◆ Aim of the task
Please transcribe every entry below exactly as written.

◆ Supplied information

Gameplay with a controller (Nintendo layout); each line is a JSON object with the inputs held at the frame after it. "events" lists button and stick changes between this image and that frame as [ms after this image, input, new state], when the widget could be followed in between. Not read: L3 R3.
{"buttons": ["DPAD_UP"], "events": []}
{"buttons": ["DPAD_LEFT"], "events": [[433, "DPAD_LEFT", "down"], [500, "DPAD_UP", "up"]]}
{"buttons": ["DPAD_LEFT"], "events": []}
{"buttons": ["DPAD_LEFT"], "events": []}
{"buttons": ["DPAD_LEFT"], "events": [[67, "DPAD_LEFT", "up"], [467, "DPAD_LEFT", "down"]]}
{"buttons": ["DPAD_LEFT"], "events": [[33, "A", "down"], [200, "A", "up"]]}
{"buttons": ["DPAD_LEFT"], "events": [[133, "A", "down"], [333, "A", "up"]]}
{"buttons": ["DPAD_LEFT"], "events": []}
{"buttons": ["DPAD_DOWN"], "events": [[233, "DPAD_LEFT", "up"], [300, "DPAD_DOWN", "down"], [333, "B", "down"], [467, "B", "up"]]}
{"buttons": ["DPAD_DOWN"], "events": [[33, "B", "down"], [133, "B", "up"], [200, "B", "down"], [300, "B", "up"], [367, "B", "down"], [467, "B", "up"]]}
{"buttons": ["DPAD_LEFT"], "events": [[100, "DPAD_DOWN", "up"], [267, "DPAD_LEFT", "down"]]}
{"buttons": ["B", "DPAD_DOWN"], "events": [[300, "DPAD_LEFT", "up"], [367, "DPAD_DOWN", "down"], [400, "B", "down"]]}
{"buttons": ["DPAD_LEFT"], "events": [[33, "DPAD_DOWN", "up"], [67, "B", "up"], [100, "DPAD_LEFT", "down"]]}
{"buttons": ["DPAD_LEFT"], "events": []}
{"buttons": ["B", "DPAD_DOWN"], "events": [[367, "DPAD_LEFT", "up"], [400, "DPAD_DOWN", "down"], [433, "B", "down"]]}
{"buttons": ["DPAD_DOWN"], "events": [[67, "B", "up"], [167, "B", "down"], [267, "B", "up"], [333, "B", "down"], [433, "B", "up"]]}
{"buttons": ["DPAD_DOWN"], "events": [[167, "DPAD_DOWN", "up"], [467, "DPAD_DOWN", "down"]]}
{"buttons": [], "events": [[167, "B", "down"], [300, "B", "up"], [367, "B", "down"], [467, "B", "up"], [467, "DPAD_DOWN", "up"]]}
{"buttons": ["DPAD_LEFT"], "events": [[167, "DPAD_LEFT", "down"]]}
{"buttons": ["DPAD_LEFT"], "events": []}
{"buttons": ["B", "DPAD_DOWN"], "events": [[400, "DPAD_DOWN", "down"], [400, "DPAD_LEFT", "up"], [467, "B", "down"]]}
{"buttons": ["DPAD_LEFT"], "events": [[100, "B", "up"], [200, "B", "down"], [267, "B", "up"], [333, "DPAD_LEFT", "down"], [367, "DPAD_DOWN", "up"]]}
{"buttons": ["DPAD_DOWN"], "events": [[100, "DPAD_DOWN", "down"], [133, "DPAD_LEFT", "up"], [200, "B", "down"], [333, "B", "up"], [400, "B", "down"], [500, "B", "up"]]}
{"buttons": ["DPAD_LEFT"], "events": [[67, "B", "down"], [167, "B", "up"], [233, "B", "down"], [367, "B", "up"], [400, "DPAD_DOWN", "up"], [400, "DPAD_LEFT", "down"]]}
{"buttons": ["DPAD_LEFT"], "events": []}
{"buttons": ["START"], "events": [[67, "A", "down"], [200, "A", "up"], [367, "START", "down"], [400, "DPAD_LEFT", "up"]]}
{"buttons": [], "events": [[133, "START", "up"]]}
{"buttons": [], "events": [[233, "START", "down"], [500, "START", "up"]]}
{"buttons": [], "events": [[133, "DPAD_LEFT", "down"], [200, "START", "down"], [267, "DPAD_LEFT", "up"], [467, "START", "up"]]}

◆ Solution to the problem
Gameplay with a controller (Nintendo layout); each line is a JSON object with the inputs held at the frame after it. "events" lists button and stick changes between this image and that frame as [ms after this image, input, new state], when the widget could be followed in between. Not read: L3 R3.
{"buttons": ["DPAD_UP"], "events": []}
{"buttons": ["DPAD_LEFT"], "events": [[433, "DPAD_LEFT", "down"], [500, "DPAD_UP", "up"]]}
{"buttons": ["DPAD_LEFT"], "events": []}
{"buttons": ["DPAD_LEFT"], "events": []}
{"buttons": ["DPAD_LEFT"], "events": [[67, "DPAD_LEFT", "up"], [467, "DPAD_LEFT", "down"]]}
{"buttons": ["DPAD_LEFT"], "events": [[33, "A", "down"], [200, "A", "up"]]}
{"buttons": ["DPAD_LEFT"], "events": [[133, "A", "down"], [333, "A", "up"]]}
{"buttons": ["DPAD_LEFT"], "events": []}
{"buttons": ["DPAD_DOWN"], "events": [[233, "DPAD_LEFT", "up"], [300, "DPAD_DOWN", "down"], [333, "B", "down"], [467, "B", "up"]]}
{"buttons": ["DPAD_DOWN"], "events": [[33, "B", "down"], [133, "B", "up"], [200, "B", "down"], [300, "B", "up"], [367, "B", "down"], [467, "B", "up"]]}
{"buttons": ["DPAD_LEFT"], "events": [[100, "DPAD_DOWN", "up"], [267, "DPAD_LEFT", "down"]]}
{"buttons": ["B", "DPAD_DOWN"], "events": [[300, "DPAD_LEFT", "up"], [367, "DPAD_DOWN", "down"], [400, "B", "down"]]}
{"buttons": ["DPAD_LEFT"], "events": [[33, "DPAD_DOWN", "up"], [67, "B", "up"], [100, "DPAD_LEFT", "down"]]}
{"buttons": ["DPAD_LEFT"], "events": []}
{"buttons": ["B", "DPAD_DOWN"], "events": [[367, "DPAD_LEFT", "up"], [400, "DPAD_DOWN", "down"], [433, "B", "down"]]}
{"buttons": ["DPAD_DOWN"], "events": [[67, "B", "up"], [167, "B", "down"], [267, "B", "up"], [333, "B", "down"], [433, "B", "up"]]}
{"buttons": ["DPAD_DOWN"], "events": [[167, "DPAD_DOWN", "up"], [467, "DPAD_DOWN", "down"]]}
{"buttons": [], "events": [[167, "B", "down"], [300, "B", "up"], [367, "B", "down"], [467, "B", "up"], [467, "DPAD_DOWN", "up"]]}
{"buttons": ["DPAD_LEFT"], "events": [[167, "DPAD_LEFT", "down"]]}
{"buttons": ["DPAD_LEFT"], "events": []}
{"buttons": ["B", "DPAD_DOWN"], "events": [[400, "DPAD_DOWN", "down"], [400, "DPAD_LEFT", "up"], [467, "B", "down"]]}
{"buttons": ["DPAD_LEFT"], "events": [[100, "B", "up"], [200, "B", "down"], [267, "B", "up"], [333, "DPAD_LEFT", "down"], [367, "DPAD_DOWN", "up"]]}
{"buttons": ["DPAD_DOWN"], "events": [[100, "DPAD_DOWN", "down"], [133, "DPAD_LEFT", "up"], [200, "B", "down"], [333, "B", "up"], [400, "B", "down"], [500, "B", "up"]]}
{"buttons": ["DPAD_LEFT"], "events": [[67, "B", "down"], [167, "B", "up"], [233, "B", "down"], [367, "B", "up"], [400, "DPAD_DOWN", "up"], [400, "DPAD_LEFT", "down"]]}
{"buttons": ["DPAD_LEFT"], "events": []}
{"buttons": ["START"], "events": [[67, "A", "down"], [200, "A", "up"], [367, "START", "down"], [400, "DPAD_LEFT", "up"]]}
{"buttons": [], "events": [[133, "START", "up"]]}
{"buttons": [], "events": [[233, "START", "down"], [500, "START", "up"]]}
{"buttons": [], "events": [[133, "DPAD_LEFT", "down"], [200, "START", "down"], [267, "DPAD_LEFT", "up"], [467, "START", "up"]]}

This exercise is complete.